GUEST COLUMN, John Richard Schrock, Education Frontlines
A survey by the Pew Research Center released May 8, 2023 profiles the current attitudes of Asian American citizens. The definition of “Asian American” not only includes those with Confucian-heritage cultures (Chinese, Japanese, Korean, Vietnamese) but also Filipino, Indian, and mixed heritages.
Those born outside the U.S. are older and “often have stronger ties to the origin group than those born in the U.S. do.” The number stating that all or most of their friends in the U.S. were of same ethnicity varied: Vietnamese (55 percent), Indian (55 percent), Chinese (51 percent), Korean (50 percent) and Japanese (34 percent).
About 86 percent of Asian adults were “...comfortable if a close family member marries someone who is not Asian....” The Pew report notes that “...Asian Americans have some of the highest intermarriage rates among U.S. adults” and this has “...changed little since the 1990s.”
There is an obvious reaction to the recent anti-Asian rhetoric of the last two U.S. administrations in Pew data indicating “one-in-five Asian adults have hidden some aspect of their heritage from non-Asians.” –For those 50 to 64, only 12 percent. –For those 65 and older, only 5 percent reported hiding some aspect of their cultural identity. But for Asians 18-to-29, this grows to 39 percent. A similar response occurs where only 16 percent of third generation Asian Americans hide some aspect of their heritage, while 38 percent of second generation Asians do so. This concern is also greater among those with college degrees.
U.S. political party affiliation varies. A modest majority of Vietnamese heritage identify Republican while the others lean Democratic. However, a dramatic 88 percent of Asian Americans in the 18-29 age bracket lean Democrat, with the percent increasing with level of college education. [Asian American students complete higher education at rates far in excess of all other ethnic groups, being the “overperforming” minority (not discussed in this report).]
The report also probed the Asian American view of the American dream. “U.S. adults overall are slightly more likely than Asian adults to say they have achieved the American dream (30 percent) or that it is out of reach for them (31 percent) but less likely to say they are on their way to achieving it (37 percent).”
One major “take away” from this survey is that the youngest Asian Americans are feeling a much greater anti-Asian attitude from U.S. society at large, a recent change documented by other limited surveys.
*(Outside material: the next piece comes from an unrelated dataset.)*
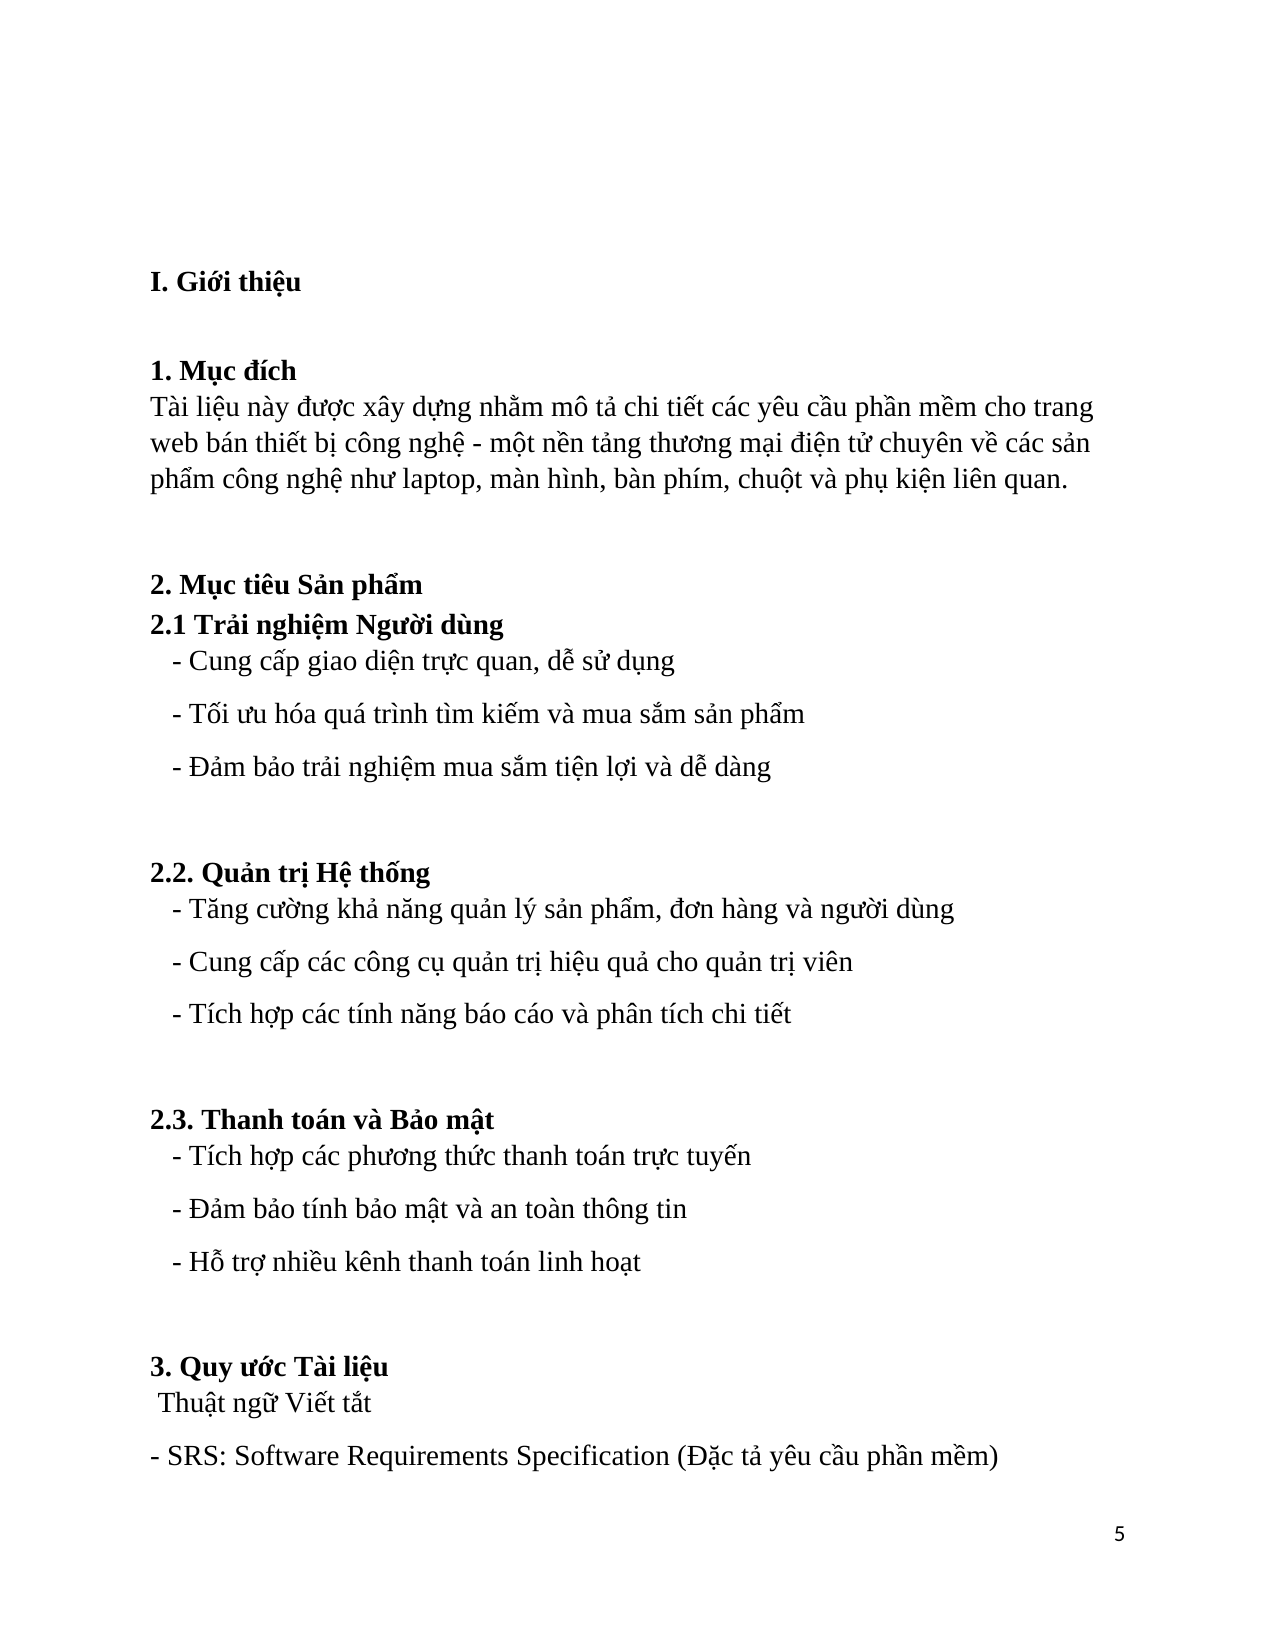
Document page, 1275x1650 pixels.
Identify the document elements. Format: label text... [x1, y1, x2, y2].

This negativity accelerated under the previous U.S. administration and has not receded. Anti-Asian prejudice has a long history, as indicated in this report that assessed the Asian American’s understanding of the Chinese Exclusion Act, Japanese World War II internment, and other events.
I can add that anti-China sentiment increased during the Wen Ho Lee incident of 1999 under President Clinton and Attorney General Janet Reno. Wen Ho Lee was a Taiwanese-American scientist who worked for the University of California Los Alamos National Laboratory in New Mexico and was falsely accused of stealing secrets. In 2006, he received a $1.6 million settlement. At that time, I had two former student teachers who had been appointed to teach high school biology at the Hsinchu Science City in Taiwan. They reported to me how the Wen Ho Lee episode in the U.S. revealed such severe anti-Asian sentiment in America that a large number of Taiwan-American scientists quit and returned with their families to Hsinchu, a reaction never reported in our U.S. press.
In these last six years, anti-China and anti-Asian prejudice has risen to new levels. Increasing numbers of Asian and especially Chinese American researchers are responding to this new negativity. Sun Xin, a professor at the University of Pennsylvania department of mathematics is a joint winner of the Rollo Davidson Prize. But he will return to China to work at Peking University. He is not alone. Over 1,400 U.S.-based ethnic Chinese scientists switched from American to Chinese institutions in 2021.
In 2020, then-U.S. president Donald Trump cancelled long-standing educational exchange programs with China, including the Fulbright China program which has exchanged scholars since the late 1940s. It remains cancelled under President Biden. The Fulbright program had sent over 3,500 Americans to China. Today, over 1.3 million Chinese students are currently studying abroad in more than 110 countries worldwide. They then return to a China that fully understands other countries. In contrast, we do not.
The Pew survey describes the perspective of our own Asian Americans toward the U.S. It reveals how it is now important for Americans to examine our attitudes toward this portion of our population.